PROBLEM STATEMENT
Search term "optimal": copy each line of the data containing it.

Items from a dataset
══════════

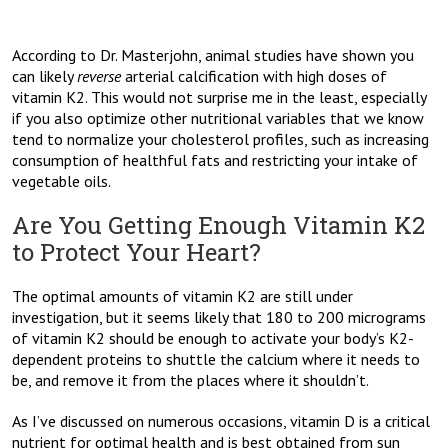
According to Dr. Masterjohn, animal studies have shown you
can likely
reverse
arterial calcification with high doses of
vitamin K2. This would not surprise me in the least, especially
if you also optimize other nutritional variables that we know
tend to normalize your cholesterol profiles, such as increasing
consumption of healthful fats and restricting your intake of
vegetable oils.
Are You Getting Enough Vitamin K2
to Protect Your Heart?
The optimal amounts of vitamin K2 are still under
investigation, but it seems likely that 180 to 200 micrograms
of vitamin K2 should be enough to activate your body’s K2-
dependent proteins to shuttle the calcium where it needs to
be, and remove it from the places where it shouldn’t.
As I’ve discussed on numerous occasions, vitamin D is a critical
nutrient for optimal health and is best obtained from sun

══════════

RESULT FOR THIS TASK
The optimal amounts of vitamin K2 are still under
nutrient for optimal health and is best obtained from sun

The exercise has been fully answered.